Mastergrub - an independent way of setting up GRUB booting


When you have multiple systems on a PC or server, and you want to be able to choose between them at boot time, you need something like a GRUB bootloader which allows that selection. Although dual-booting or multiple-booting is not a very efficient way of working if you are constantly switching between systems, it is a good way of migrating step-wise to a new system, keeping the old system in place for a while, or for booting rarely-needed systems.

Although bootloaders installed with a new system may have a good go at detecting other systems present on the PC/server, the detection may be poor, or flawed (maybe giving access to hidden systems that you don't want the users of the system to have direct access to). And what happens if you want to back-out the system you have just installed: too late, the MBR has been overwritten for the new system and removing that new system will simply result in an unbootable PC.

In a flexible multiple system environment, the mastergrub method is a better bet.

More details

For my mastergrub setups, there is usually a partition of a few cylinders near the start of the hard disk. This linux-formatted partition contains a grub directory, and the grub.conf file has simple chain-loads to each of the available systems. Thus this mastergrub doesn't need to know about the kernels or ramdisks of each system: each image partition contains its own grub loader in its sector 1, and the mastergrub passes control to this. Chain-loading is often used within grub to boot a system like Windows which doesn't know about grub, but it can be used equally to boot another grub bootloader, whether it be grub version 1 or 2.

This is the sane alternative to copying the kernels and ramdisks from multiple systems into the boot directory of one of the systems, as is often the advice on the web for multiple boot systems, and so avoids unnecessary complications, not least when the system on the chosen partition becomes obsolete and is to be replaced.

I have a downloadable script which performs all that is necessary to set up such a partition.  It installs a grub bootloader in the hard disk's MBR which will use the stage2 and grub.conf in the small mastergrub partition. The grub.conf file contains chain-loads to various installed systems. Your requirements will certainly vary. For me, I normally choose partition sda2 because sda1 often is a vendor-dependent diagnostic area.

Individual system requirements

Each system installed on the PC needs to have been set up so that the bootloader code is installed in the partition, rather than the disk MBR. This is possible in most install systems: all Red Hat Enterprise systems, Ubuntu, and most versions of Fedora.

It was tricky in Fedora 18 because the installer anaconda had recently been completely re-written, and didn't contain any ability in the interactive version to ask for the bootloader to be installed anywhere except the MBR. Hopefully this has got fixed as the anaconda product was enhanced. On the other hand, installing Fedora 18 using kickstart doesn't have this problem: as with other Red Hat compatible kickstart support, you just need to specify the usual

           bootloader --location=partition

When to run

As I run most initial installations using a kickstart file, I invoke the mastergrub setup as part of %post processing. For an interactive install, once a system has finished installing, but before you terminate the installation session, go to a shell window (Ctl-Alt-F2 in Red Hat and Fedora systems), and type a command similar to the one below.

If your systems are already installed, then ensure that the systems are ready with their bootloader code in the partition, not the MBR. Then you can use one of the installation methods below.

Setting up the mastergrub

It's easy, if your partitions are all in place, and you have installed your Linux systems putting the bootloader in the partition rather than the MBR. Here's an example setting up a mastergrub on a small pre-existing but empty partition 2; it's assumed that this partition does not itself contain a operating system or boot code:

   wget -q -O - | sh -s 2
The downloaded script will scan the existing partitions and produce a grub.conf file based on what it finds. You may subsequently want to mount the mastergrub partition and edit the grub.conf file so that it does what you want. Mastergrub uses the simple grub version 1 syntax and so this is an easy thing to do.

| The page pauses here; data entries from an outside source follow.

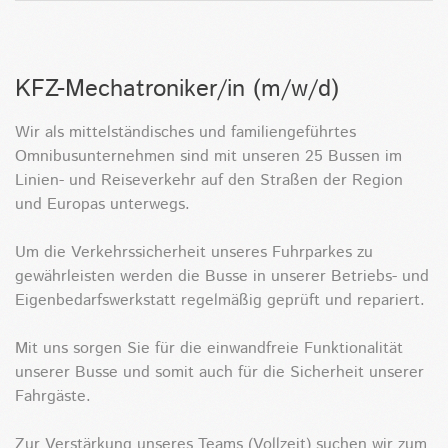
KFZ-Mechatroniker/in (m/w/d)
Wir als mittelständisches und familiengeführtes
Omnibusunternehmen sind mit unseren 25 Bussen im
Linien- und Reiseverkehr auf den Straßen der Region
und Europas unterwegs.
Um die Verkehrssicherheit unseres Fuhrparkes zu
gewährleisten werden die Busse in unserer Betriebs- und
Eigenbedarfswerkstatt regelmäßig geprüft und repariert.
Mit uns sorgen Sie für die einwandfreie Funktionalität
unserer Busse und somit auch für die Sicherheit unserer
Fahrgäste.
Zur Verstärkung unseres Teams (Vollzeit) suchen wir zum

To customise the initial grub configuration without subsequent editing, if you are sure of what you are doing, you can bypass some safety questions and provide details on the command line. Here's an example which sets the mastergrub partition on /dev/sda2, formatting that partition without any interactive "are you sure" checks, to invoke a Fedora 18 system on /dev/sda5 by default, and other systems on /dev/sda3 and /dev/sda7 respectively. The Linux systems need to have their own bootloader installed in the partition and not the MBR, remember, and the specified partition 2 will be erased by the format operation. You have been warned!
wget -q -O - |
sh -s 2 format use 5 "Fedora 18 system" 3 "Windows system" 7 "RHEL 6 system"

Sharing the mastergrub partition for other purposes

If you don't have a spare partition for mastergrub, not even a very small one, but do have a /home or /data partition, already formatted with a grub-compatible format, and which doesn't contain any bootloader code, then you can nominate that partition and specify noformat instead of format, in the command line or a response. Again, take care!